De cet espace d'investigation
est né un projet que j'ai intitulé "Epaisseur de l'eau".
Un projet qui m'a permis de faire apparaître ce qui se cache
derrière le miroir du vide apparent de l'estran. Ce projet m'a muni d'un "immatériau"
: une mémoire marégraphique que je suis allé extraire au coeur même du
vibratoire des ondes marégraphiques.
Schéma synoptique du concept
du projet "Epaisseur de l'Eau".
Je me suis intéressé aux flux
marégraphiques, considérés sur la durée, pour aller extraire un matériau,
une
matière, un volume, dans le vide de cet espace, au coeur même de la marée.
Concrètement :
Je suis allé extraire de la matière dans le vide de cet espace, au coeur
du vibratoire. J'en suis revenu chargé d'une brique marégraphique
conceptuelle, une mémoire de la marée. D'un vide apparent, très vite
je me suis retrouvé confronté à quelque chose qui allait alors occuper mon
esprit pendant des années. Quelque chose qui appartient à
la définition même de l'espace, un volume réel, identifiable, mesurable, quantifiable
et chargé.
Je dis chargé car ce vide est effectivement symboliquement chargé tant la mer
est tout un symbole, le berceau de l'apparition de la vie sur la terre. Il
y a là de quoi puiser. D'un
vide apparent, très vite je me suis vite retrouvé la tête plongée dans les
étoiles à me questionner sur la perception de l'espace, sur la matière, le
volume, la lumière, les territoires, les racines, les migrations, les flux
migratoires, etc. Très vite je me suis retrouvé chargé d'un matériau bien
plus complexe qu'il n'y paraît.
Je me suis retrouvé en
possession d'une mémoire universelle.
Je me suis aventuré ensuite à
rechercher
le moyen d'extraire cette BRIQUE
MARÉGRAPHIQUE de son contexte afin de m'en servir comme d'un matériau de base
pour concevoir mes projets de sculpture. A partir de ce concept, j'ai pu commencer à
élaborer une première série
de projets qui utilisent et mettent le vibratoire de cet espace vide en
action mais cette fois plus sur un littoral ni sur un bord de la mer mais à
l'intérieur des terres, au coeur même des villes, là où vivent les humains.
Sculpter la mer à
l'intérieur de terres...
"Epaisseur de l'Eau" - "Le Glaneur de Cérès" - "Dialogue" - "Mélodie pour un sous-bois"
-
"Le Solitaire... des marées" - "La Cour des Amoureux"

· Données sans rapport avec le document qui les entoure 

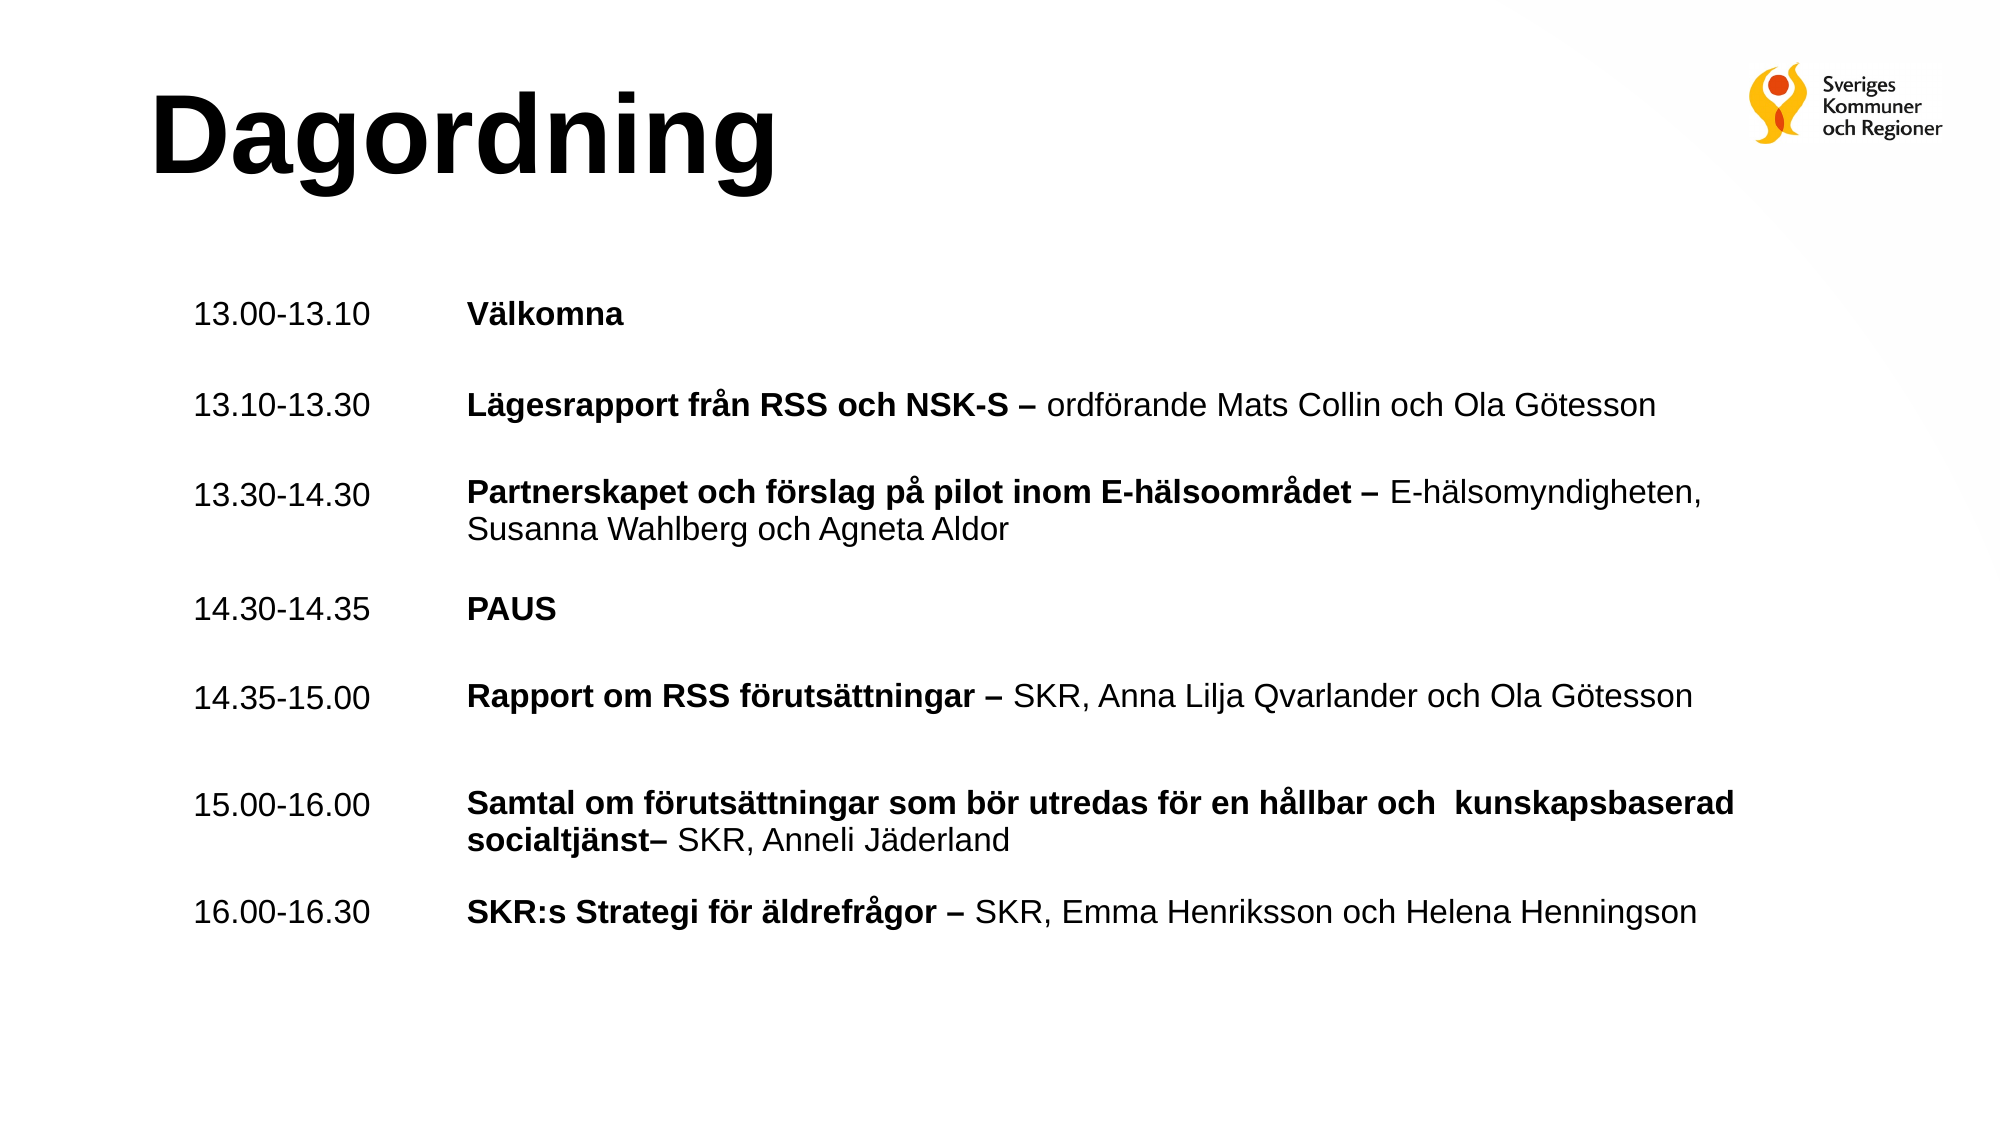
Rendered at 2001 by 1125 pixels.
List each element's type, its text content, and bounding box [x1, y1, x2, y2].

table_cell SKR:s Strategi för äldrefrågor – SKR, Emma Henriksson och Helena Henningson [467, 890, 1776, 981]
picture [1749, 63, 1943, 144]
title Dagordning [56, 63, 906, 279]
table_cell Rapport om RSS förutsättningar – SKR, Anna Lilja Qvarlander och Ola Götesson [467, 677, 1776, 784]
table_header Välkomna [467, 293, 1776, 384]
table_cell PAUS [467, 587, 1776, 677]
table_cell 16.00-16.30 [193, 890, 467, 981]
table_cell Lägesrapport från RSS och NSK-S – ordförande Mats Collin och Ola Götesson [467, 384, 1776, 474]
table_cell Partnerskapet och förslag på pilot inom E-hälsoområdet – E-hälsomyndigheten, Susanna Wahlberg och Agneta Aldor [467, 474, 1776, 587]
table_cell 15.00-16.00 [193, 784, 467, 890]
table_cell 14.30-14.35 [193, 587, 467, 677]
table_cell 13.10-13.30 [193, 384, 467, 474]
table_header 13.00-13.10 [193, 293, 467, 384]
table_cell 13.30-14.30 [193, 474, 467, 587]
table_cell Samtal om förutsättningar som bör utredas för en hållbar och kunskapsbaserad socialtjänst– SKR, Anneli Jäderland [467, 784, 1776, 890]
table_cell 14.35-15.00 [193, 677, 467, 784]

- "Saturation" - "Les Discutants de De
Rauïschte" - "Les Modulateurs" - "Les Démodulateurs"
- "La Nuit des Princes" -
"Les Gestateurs" - "Les Plaques" - "Système NA Newton Archimède"

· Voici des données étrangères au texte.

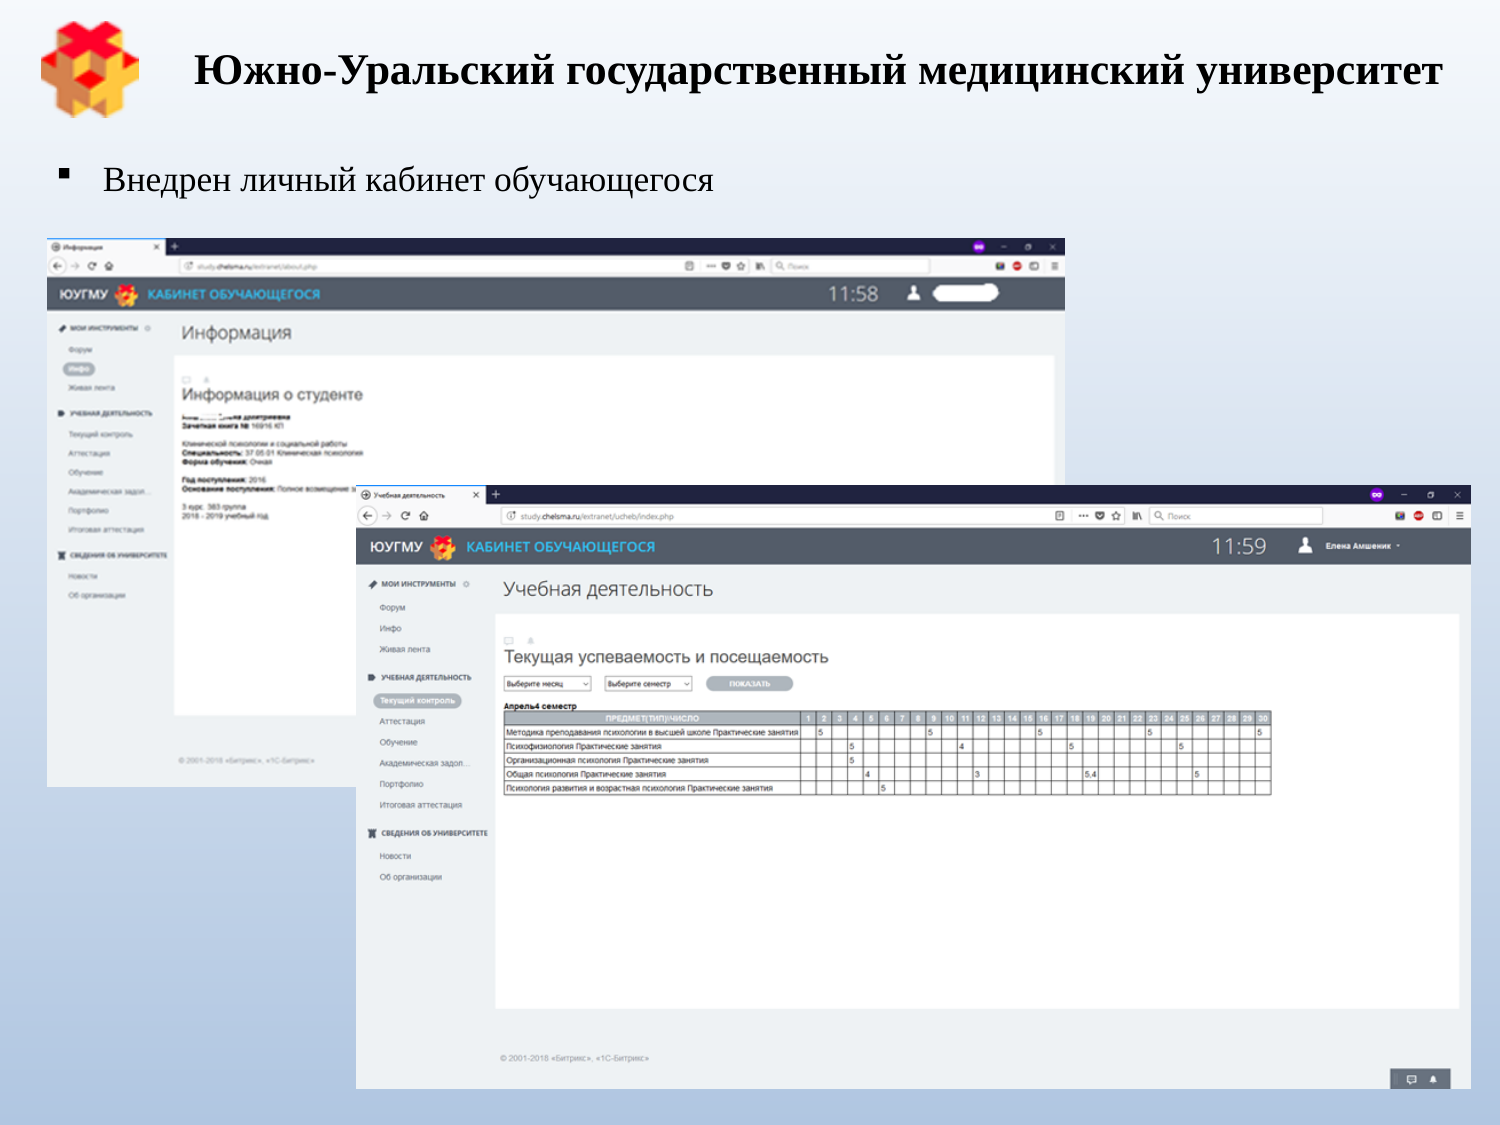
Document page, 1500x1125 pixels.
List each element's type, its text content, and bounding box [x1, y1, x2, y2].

text_box Южно-Уральский государственный медицинский университет [144, 21, 1495, 114]
text_box Внедрен личный кабинет обучающегося [41, 148, 1471, 207]
picture [47, 238, 1471, 1089]
picture [40, 21, 139, 119]
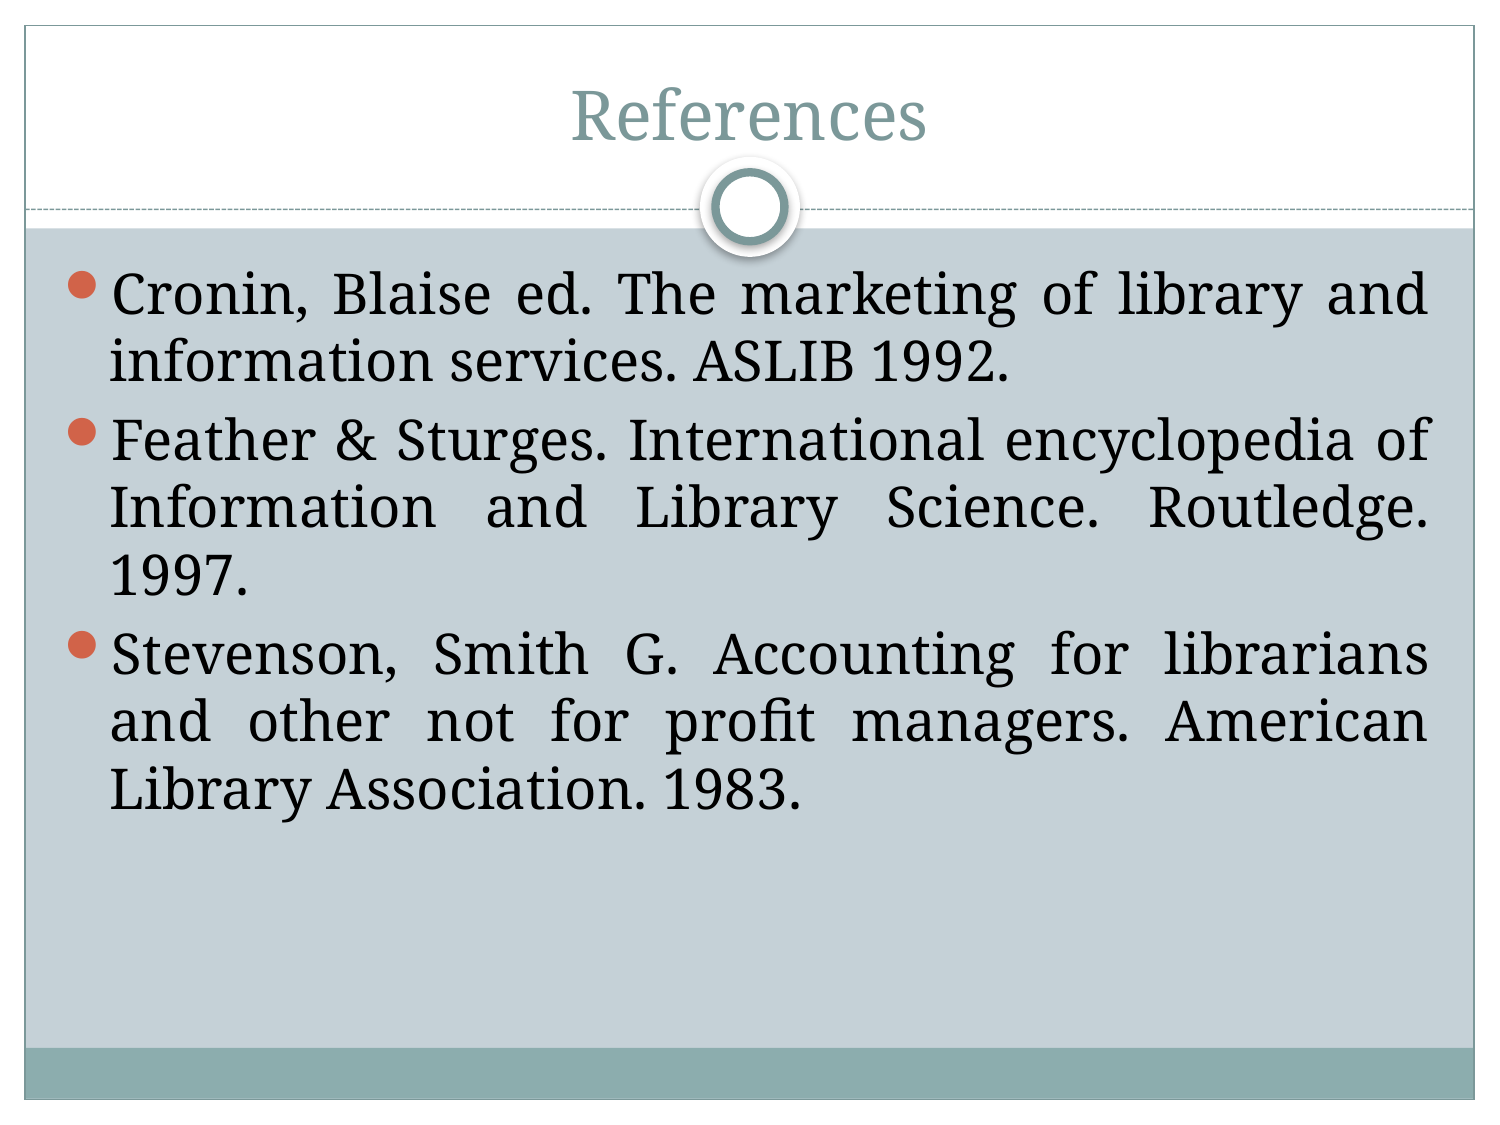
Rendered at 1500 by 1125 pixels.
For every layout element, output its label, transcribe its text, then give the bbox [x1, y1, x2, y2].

list Cronin, Blaise ed. The marketing of library and information services. ASLIB 1992. Feather & Sturges. International encyclopedia of Information and Library Science. Routledge. 1997. Stevenson, Smith G. Accounting for librarians and other not for profit managers. American Library Association. 1983. [49, 250, 1445, 1001]
title References [49, 37, 1450, 162]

- "Spacer Système ETM" - "Le Rocher de la Chouette"
sont autant de projets d'art-espace que j'ai imaginé pour des villes.

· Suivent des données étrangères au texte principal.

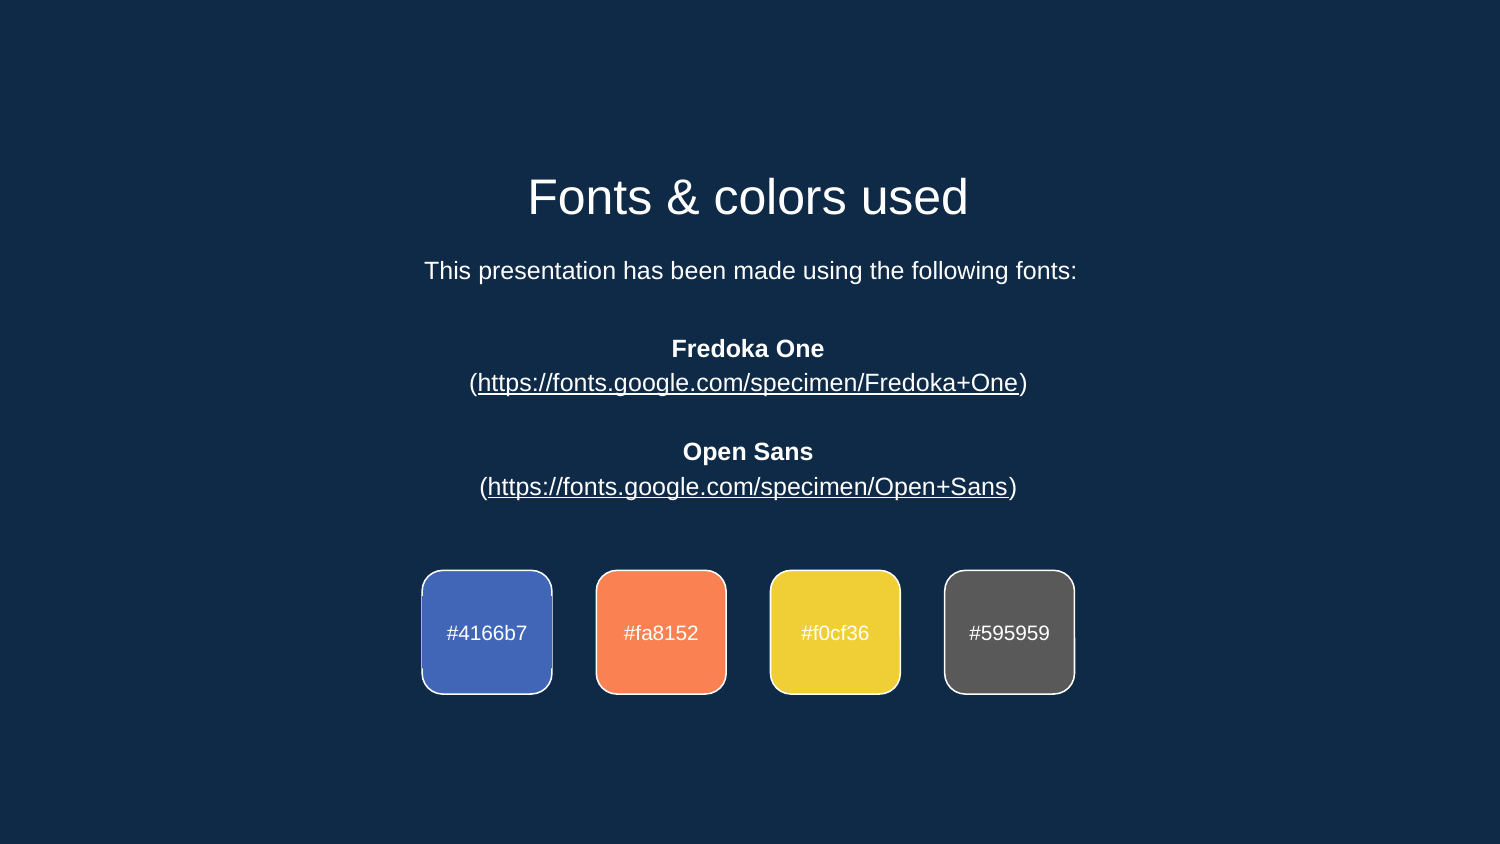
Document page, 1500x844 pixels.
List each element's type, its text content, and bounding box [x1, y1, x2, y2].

list This presentation has been made using the following fonts: [173, 235, 1330, 308]
title Fonts & colors used [170, 149, 1327, 229]
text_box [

J'en retiens deux qui, plus
que d'autres, m'importent plus, par dessus tout, tant ils sont
intemporels et marquent un passage vers une autre perception de l'espace et
des volumes :
Ces projets sont "Le Solitaire... des marées" et "La Cour des Amoureux".
C'est cette aventure que j'essaye de vous raconter et de vous faire partager tout au long de
ce Dossier Médicis en vous invitant à découvrir pas à pas, phase par phase, point
par point, ce que j'ai pu rapporter de cette quête de longue haleine qui
depuis maintenant un peu
plus de 20 ans m'a fait m'intéresser aux ondes marégraphiques et aux
cycles des marées en les intégrant et en les inscrivant à part entière
comme base plastique et architectonique dans l'élaboration d'une
démarche artistique.
Tout mon travail de
sculpteur repose et est basé sur ce pulse répétitif, cette cadence,
cette fréquence, ce vibratoire
universel commun et identifiable par tout le monde. Ces ondes
marégraphiques sont la carrière dans laquelle je creuse pour extraire mon
matériau, ma matière première de sculpteur, exactement de la même
manière qu'il peut être possible de creuser dans une carrière de marbre ou de granit
pour chercher à en extraire de la matière première qui servira ensuite à
sculpter.
La seule différence est que ma carrière est dynamique. Mais cette
différence est énorme car elle m'a fait passer au travers du miroir de
l'espace et de la perception que j'avais des volumes.
Sur cette étude d'un cycle de
marées de type semi-diurne, la bande
horizontale bleue marque l'espace qui va m'intéresser pour aller extraire
de ce cycle, entre 136 cm et 173 cm, le matériau que je recherche. Les crêtes des
cycles indiquent le comportement qu'il aura alors entre des périodes de
vive-eau et des périodes de morte-eau.